The campaign to replace the Prime Minister has so far been marked by insurgent campaigns from outsiders and relatively junior contenders, notably Ms Mordaunt and Kemi Badenoch.

Ms Truss, taking questions from reporters, rejected the suggestion that her apparent closeness to Mr Johnson could prove a fatal weakness for her campaign.

To cheers from her campaign team, she said: “I am a loyal person. I am loyal to Boris Johnson. I supported our Prime Minister’s aspirations and I want to deliver the promise of the 2019 manifesto.

“What we need to do now is deliver, deliver, deliver, and I am the person in this race with the record of delivery.”

Her campaign launch came after former Brexit minister Lord Frost launched a scathing attack on Ms Mordaunt, saying as his deputy she had lacked a grasp of the detail and was unwilling to deliver tough messages to Brussels.

Liz Truss said the leadership race is showcasing the ‘broad range of talents’ within the Tory party (PA) (PA Media)

Asked about those accusations, Ms Truss said she would not be making any “disparaging comments” about her rival.

“The Conservative race shows what a broad range of talents we have in the Conservative Party. And we didn’t get there through identity politics,” she said.

“We didn’t get there through quotas. We got there because we are a meritocratic party that believes in the future of Britain.”

She told the launch that she wants to see defence spending rise to 3% of GDP by the end of the decade, repeating her pledge to reverse the rise in national insurance and stressing she agrees “completely” with the Government’s controversial Rwanda asylum policy.

The Foreign Secretary has also made the eye-catching suggestion that Government should treat the debt from the Covid-19 pandemic as something to pay off over a longer period of time, offering a way to cover the cost of tax reductions.

In her speech, she said she would be ready to be “prime minister from day one”.

She added: “I will campaign as a Conservative and I will govern as a Conservative.”

Liz Truss said she is ready to be ‘prime minister from day one’ (Kirsty O’Connor/PA) (PA Wire)

She opened her speech with a clear message: “We are at a critical moment for our country.

“Now is the time to be bold, we cannot have business-as-usual economic management, which has led to low growth for decades.”
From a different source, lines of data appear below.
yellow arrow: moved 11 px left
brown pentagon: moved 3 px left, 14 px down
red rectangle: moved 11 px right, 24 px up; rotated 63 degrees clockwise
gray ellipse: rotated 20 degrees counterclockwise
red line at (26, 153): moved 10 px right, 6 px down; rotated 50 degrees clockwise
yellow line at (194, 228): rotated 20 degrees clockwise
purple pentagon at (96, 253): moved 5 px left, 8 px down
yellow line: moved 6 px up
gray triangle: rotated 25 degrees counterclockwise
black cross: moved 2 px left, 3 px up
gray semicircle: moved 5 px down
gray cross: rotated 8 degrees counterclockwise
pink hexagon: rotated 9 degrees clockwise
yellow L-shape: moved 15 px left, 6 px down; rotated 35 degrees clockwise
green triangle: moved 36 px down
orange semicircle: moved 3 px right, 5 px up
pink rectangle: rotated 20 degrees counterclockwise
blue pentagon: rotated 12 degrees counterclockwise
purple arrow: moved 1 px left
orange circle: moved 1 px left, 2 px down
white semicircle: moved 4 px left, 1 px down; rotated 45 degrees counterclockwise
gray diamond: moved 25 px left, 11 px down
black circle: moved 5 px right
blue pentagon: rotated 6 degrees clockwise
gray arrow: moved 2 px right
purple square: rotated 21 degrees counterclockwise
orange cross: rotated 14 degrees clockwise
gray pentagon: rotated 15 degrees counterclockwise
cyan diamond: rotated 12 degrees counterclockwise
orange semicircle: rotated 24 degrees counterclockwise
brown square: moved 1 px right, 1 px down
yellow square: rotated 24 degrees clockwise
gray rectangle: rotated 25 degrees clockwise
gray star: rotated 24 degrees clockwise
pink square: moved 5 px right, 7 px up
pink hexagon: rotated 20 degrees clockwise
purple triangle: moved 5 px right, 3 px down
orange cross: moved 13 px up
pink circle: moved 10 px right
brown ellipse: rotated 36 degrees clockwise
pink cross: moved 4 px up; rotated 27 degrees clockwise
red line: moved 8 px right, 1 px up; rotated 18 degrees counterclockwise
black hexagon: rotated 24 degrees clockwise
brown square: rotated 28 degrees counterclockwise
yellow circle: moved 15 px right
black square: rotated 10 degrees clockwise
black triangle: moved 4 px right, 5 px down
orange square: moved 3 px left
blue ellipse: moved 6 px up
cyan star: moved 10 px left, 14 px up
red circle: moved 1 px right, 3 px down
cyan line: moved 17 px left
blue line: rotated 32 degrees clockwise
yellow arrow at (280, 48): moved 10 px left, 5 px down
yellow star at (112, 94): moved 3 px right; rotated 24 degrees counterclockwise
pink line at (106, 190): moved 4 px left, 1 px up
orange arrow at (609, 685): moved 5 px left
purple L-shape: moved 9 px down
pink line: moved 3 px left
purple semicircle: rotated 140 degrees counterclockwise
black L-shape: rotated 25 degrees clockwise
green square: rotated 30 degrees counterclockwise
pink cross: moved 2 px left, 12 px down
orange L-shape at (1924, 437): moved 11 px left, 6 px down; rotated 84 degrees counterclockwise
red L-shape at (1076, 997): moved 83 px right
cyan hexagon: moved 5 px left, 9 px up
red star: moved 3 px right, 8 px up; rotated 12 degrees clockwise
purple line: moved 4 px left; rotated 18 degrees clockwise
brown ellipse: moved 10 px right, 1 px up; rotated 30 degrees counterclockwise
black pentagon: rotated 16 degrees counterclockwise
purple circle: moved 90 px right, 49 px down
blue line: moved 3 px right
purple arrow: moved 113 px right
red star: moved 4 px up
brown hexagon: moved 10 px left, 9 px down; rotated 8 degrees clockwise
To shouts of “hear, hear”, she said it is time to deliver on Brexit and “win the fight for freedom” at home and abroad.

In an air conditioned, white-walled room, her backers and campaign team mingled over coffee and croissants.

Former Tory leader Iain Duncan Smith, Culture Secretary Nadine Dorries and Work and Pensions Secretary Therese Coffey were among the high-profile names in the audience, while Business and Energy Secretary Kwasi Kwarteng introduced Ms Truss.

The Foreign Secretary said: “There isn’t a great groundswell of support in the country for (Labour leader) Sir Keir Starmer or (Liberal Democrat leader) Sir Ed Davey.

“What the British people are crying out for is a modern and united Conservative Party, ready with the courage of its convictions to deliver on the promises that we have made.”